GIVEN TEXT:
In the letter Prof Nolan said the decision was “profoundly disappointing” and “raises concerns about the position and disposition of the board” on which he would reflect.

Mr Lyons said Prof Nolan had subsequently apologised for sending the letter but the board had “overreacted”.

He said minutes of a board meeting noted that board members expressed shock at the letter suggesting it called into question its bona fides and showed a lack of respect. Some board members suggested it would be grounds for termination of a CEO in the private sector.

Mr Lyons said the response of the board was an “extreme reaction” which resulted in members openly discussing the proposition that in another context this might lead to termination. Mr Lyons said this reaction from the board to the sending of the letter was “an inflection point” which seemed to initiate a decision to put in place a performance plan in October 2022.

Mr Lyons said an investigation this year into allegations made against Prof Nolan did not uphold any allegations of bullying or misconduct but found he had a case to answer in relation to what could have been inappropriate behaviour in his interactions with others.

Mr Lyons said the investigation found that Prof Nolan could have engaged in a more collaborative way but “that was the height of it”.

He said it would have been open to the board to determine a course of action or mediation but it could not “jump past” the process to which Prof Nolan was entitled and “simply guillotine all of that” by summary dismissal.

The findings of the inquiry could never give rise to someone’s dismissal but the board had however “arrived at the conclusion that this had all created terrible discord and you are to be sacked thereby attributing blame in the context where the media attention would lead one to believe that he had been engaged in terrible behaviour.”

EXERCISE 1: Retype the passage on the dispute between Prof Nolan and the board, starting at "Mr Lyons said an" and ending at "interactions with others.".
EXERCISE 2:
Answer these questions on the passage on the dispute between Prof Nolan and the board:
(a) How did Prof Nolan describe the decision in his letter?
(b) According to Mr Lyons, which allegations did the investigation not uphold?
(c) According to Mr Lyons, what did Prof Nolan subsequently do regarding the letter?

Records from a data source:
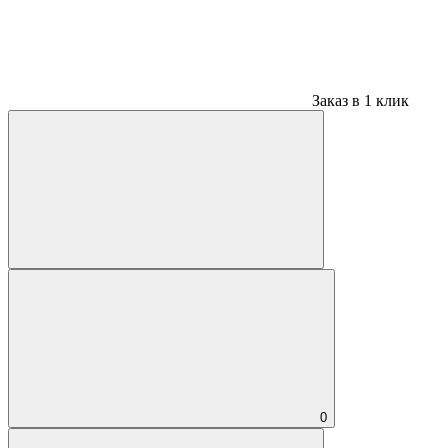
Заказ в 1 клик
0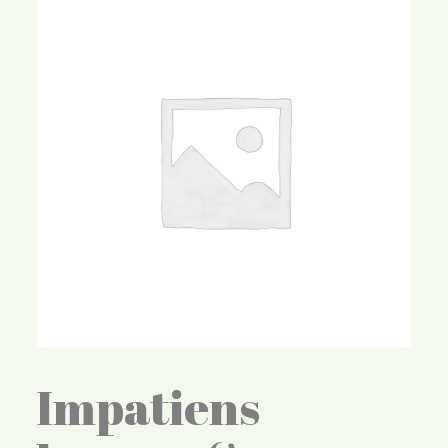
Impatiens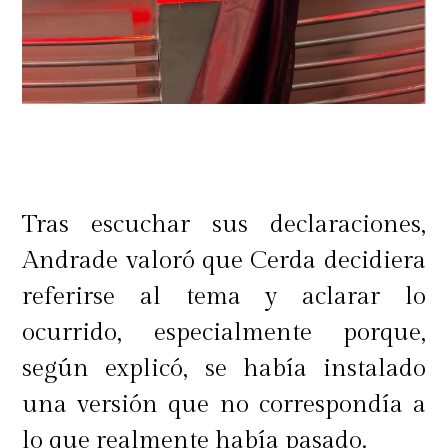
Tras escuchar sus declaraciones,
Andrade valoró que Cerda decidiera
referirse al tema y aclarar lo
ocurrido, especialmente porque,
según explicó, se había instalado
una versión que no correspondía a
lo que realmente había pasado.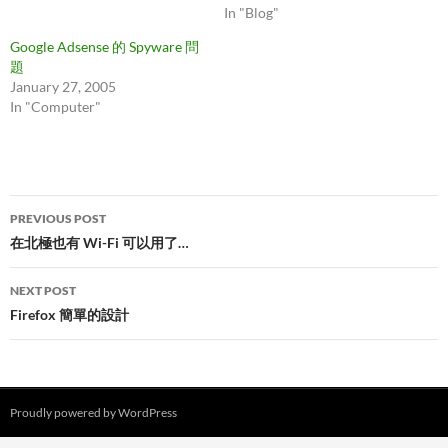
In "Blog"
Google Adsense 的 Spyware 問
題
January 27, 2005
In "Computer"
Post
PREVIOUS POST
navigation
在北極也有 Wi-Fi 可以用了…
NEXT POST
Firefox 簡單的設計
Proudly powered by WordPress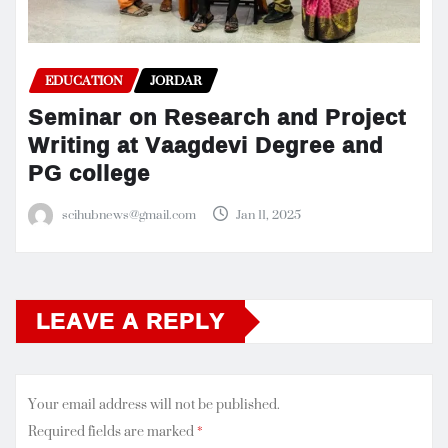
EDUCATION
JORDAR
Seminar on Research and Project
Writing at Vaagdevi Degree and
PG college
scihubnews@gmail.com
Jan 11, 2025
LEAVE A REPLY
Your email address will not be published.
Required fields are marked
*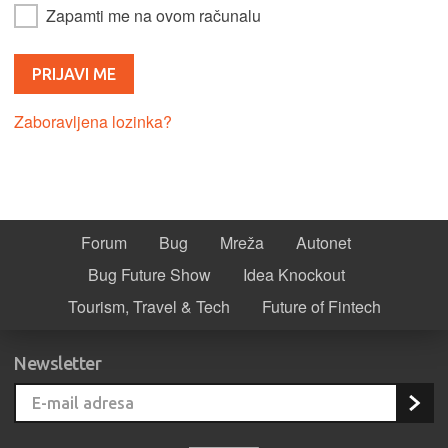
Zapamti me na ovom računalu
Zaboravljena lozinka?
Forum
Bug
Mreža
Autonet
Bug Future Show
Idea Knockout
Tourism, Travel & Tech
Future of Fintech
Newsletter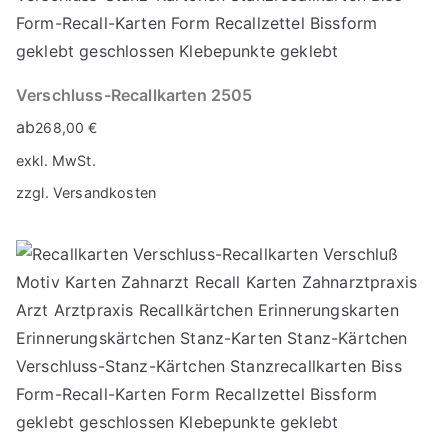
Verschluss-Recallkarten 2505
ab
268,00
€
exkl. MwSt.
zzgl.
Versandkosten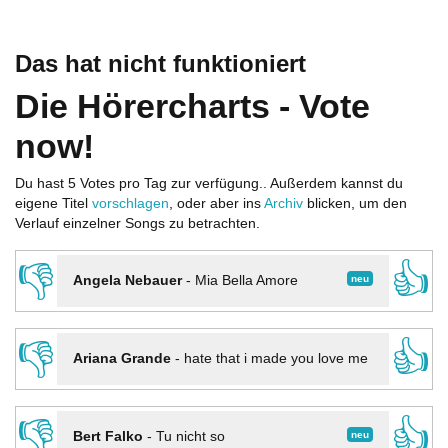
Das hat nicht funktioniert
Die Hörercharts - Vote
now!
Du hast 5 Votes pro Tag zur verfügung.. Außerdem kannst du
eigene Titel
vorschlagen
, oder aber ins
Archiv
blicken, um den
Verlauf einzelner Songs zu betrachten.
👎
👍
neu
Angela Nebauer
-
Mia Bella Amore
👎
👍
Ariana Grande
-
hate that i made you love me
👎
👍
neu
Bert Falko
-
Tu nicht so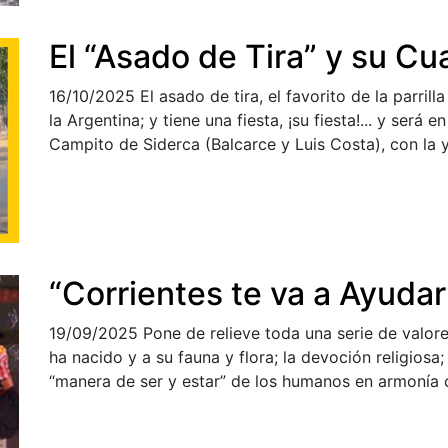
El “Asado de Tira” y su Cu
16/10/2025
El asado de tira, el favorito de la parrill
la Argentina; y tiene una fiesta, ¡su fiesta!... y se
Campito de Siderca (Balcarce y Luis Costa), con la
“Corrientes te va a Ayudar
19/09/2025
Pone de relieve toda una serie de valores
ha nacido y a su fauna y flora; la devoción religiosa;
“manera de ser y estar” de los humanos en armonía co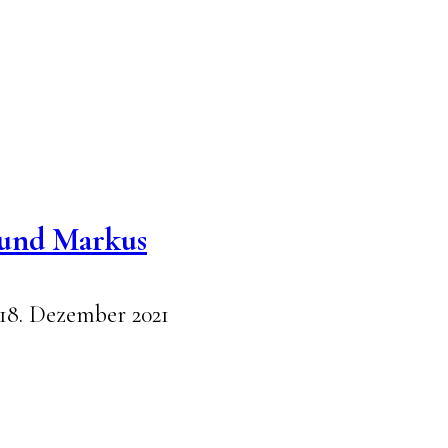
 und Markus
1
8. Dezember 2021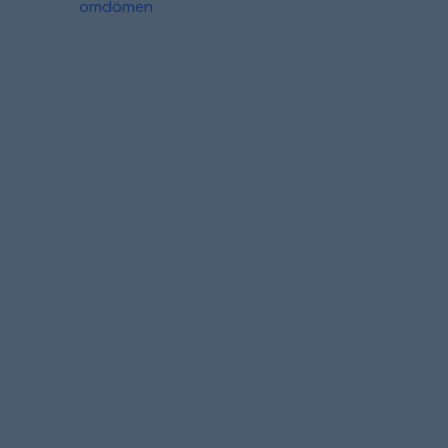
omdömen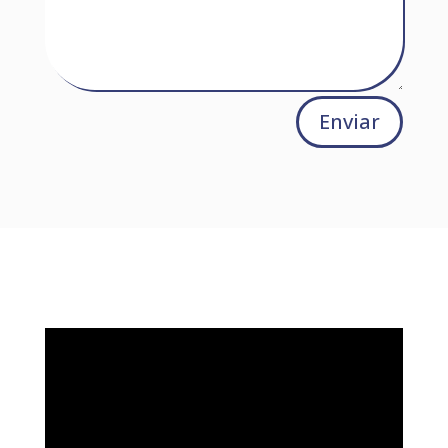
Enviar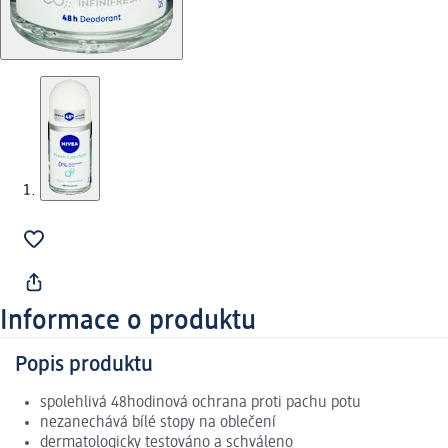
Informace o produktu
Popis produktu
spolehlivá 48hodinová ochrana proti pachu potu
nezanechává bílé stopy na oblečení
dermatologicky testováno a schváleno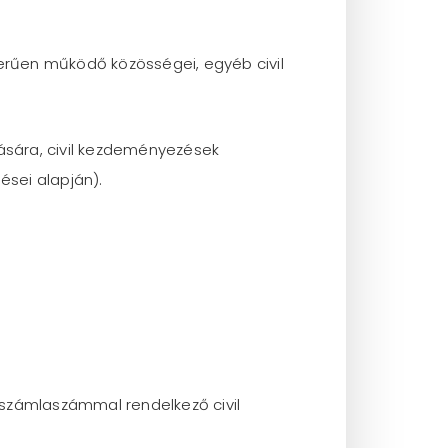
szerűen működő közösségei, egyéb civil
tására, civil kezdeményezések
ései alapján).
számlaszámmal rendelkező civil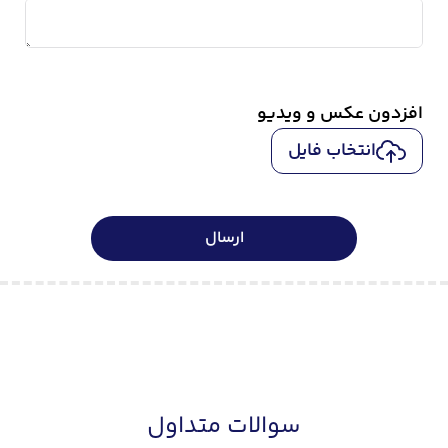
افزدون عکس و ویدیو
انتخاب فایل
ارسال
سوالات متداول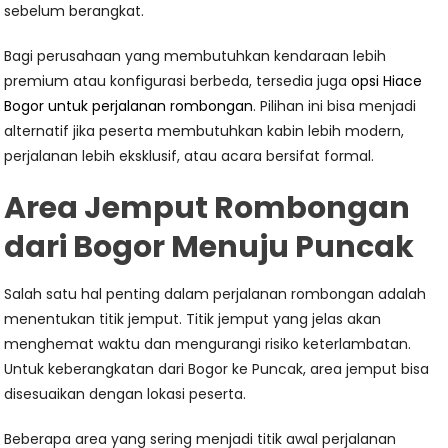
sebelum berangkat.
Bagi perusahaan yang membutuhkan kendaraan lebih
premium atau konfigurasi berbeda, tersedia juga
opsi Hiace
Bogor untuk perjalanan rombongan
. Pilihan ini bisa menjadi
alternatif jika peserta membutuhkan kabin lebih modern,
perjalanan lebih eksklusif, atau acara bersifat formal.
Area Jemput Rombongan
dari Bogor Menuju Puncak
Salah satu hal penting dalam perjalanan rombongan adalah
menentukan titik jemput. Titik jemput yang jelas akan
menghemat waktu dan mengurangi risiko keterlambatan.
Untuk keberangkatan dari Bogor ke Puncak, area jemput bisa
disesuaikan dengan lokasi peserta.
Beberapa area yang sering menjadi titik awal perjalanan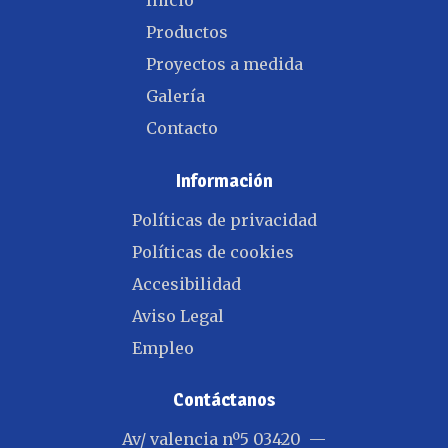
Inicio
Productos
Proyectos a medida
Galería
Contacto
Información
Políticas de privacidad
Políticas de cookies
Accesibilidad
Aviso Legal
Empleo
Contáctanos
Av/ valencia nº5 03420 —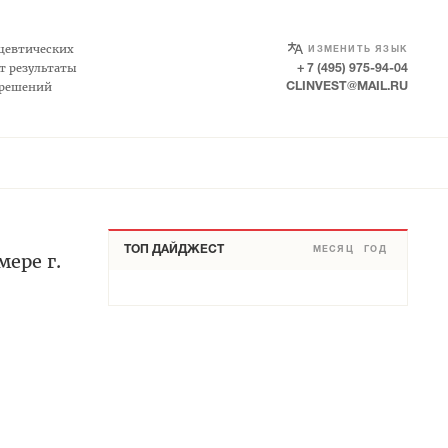
SELECT LANGUAGE
▼
цевтических
ИЗМЕНИТЬ ЯЗЫК
т результаты
+ 7 (495) 975-94-04
 решений
CLINVEST@MAIL.RU
ТОП ДАЙДЖЕСТ
МЕСЯЦ
ГОД
ере г.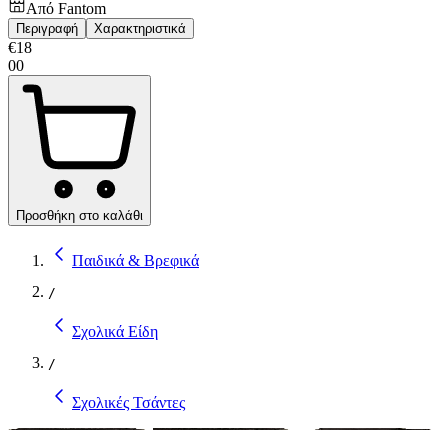
Από
Fantom
Περιγραφή
Χαρακτηριστικά
€
18
00
Προσθήκη στο καλάθι
Παιδικά & Βρεφικά
/
Σχολικά Είδη
/
Σχολικές Τσάντες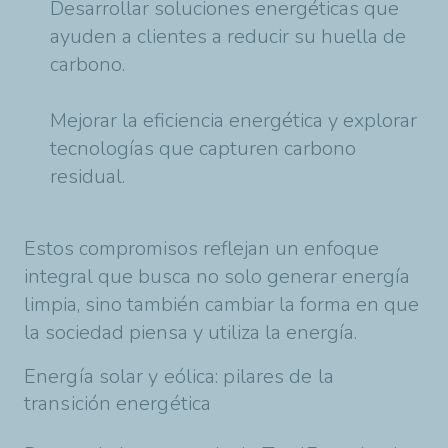
Desarrollar soluciones energéticas que
ayuden a clientes a reducir su huella de
carbono.
Mejorar la eficiencia energética y explorar
tecnologías que capturen carbono
residual.
Estos compromisos reflejan un enfoque
integral que busca no solo generar energía
limpia, sino también cambiar la forma en que
la sociedad piensa y utiliza la energía.
Energía solar y eólica: pilares de la
transición energética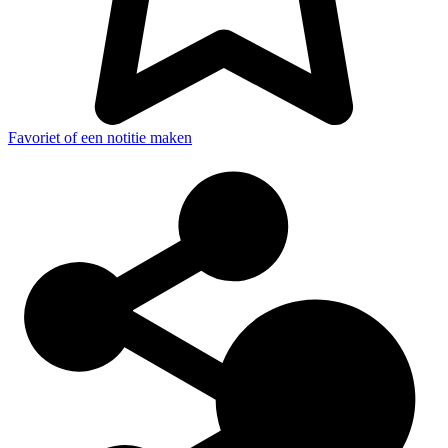
Favoriet of een notitie maken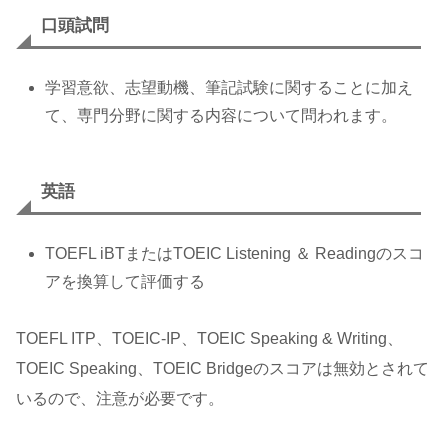
口頭試問
学習意欲、志望動機、筆記試験に関することに加え
て、専門分野に関する内容について問われます。
英語
TOEFL iBTまたはTOEIC Listening ＆ Readingのスコ
アを換算して評価する
TOEFL ITP、TOEIC-IP、TOEIC Speaking & Writing、
TOEIC Speaking、TOEIC Bridgeのスコアは無効とされて
いるので、注意が必要です。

OUTPUT 1:
Mr Lyons said an investigation this year into allegations made against Prof Nolan did not uphold any allegations of bullying or misconduct but found he had a case to answer in relation to what could have been inappropriate behaviour in his interactions with others.

OUTPUT 2:
(a) He called it "profoundly disappointing."
(b) It did not uphold any allegations of bullying or misconduct.
(c) He apologized for sending it.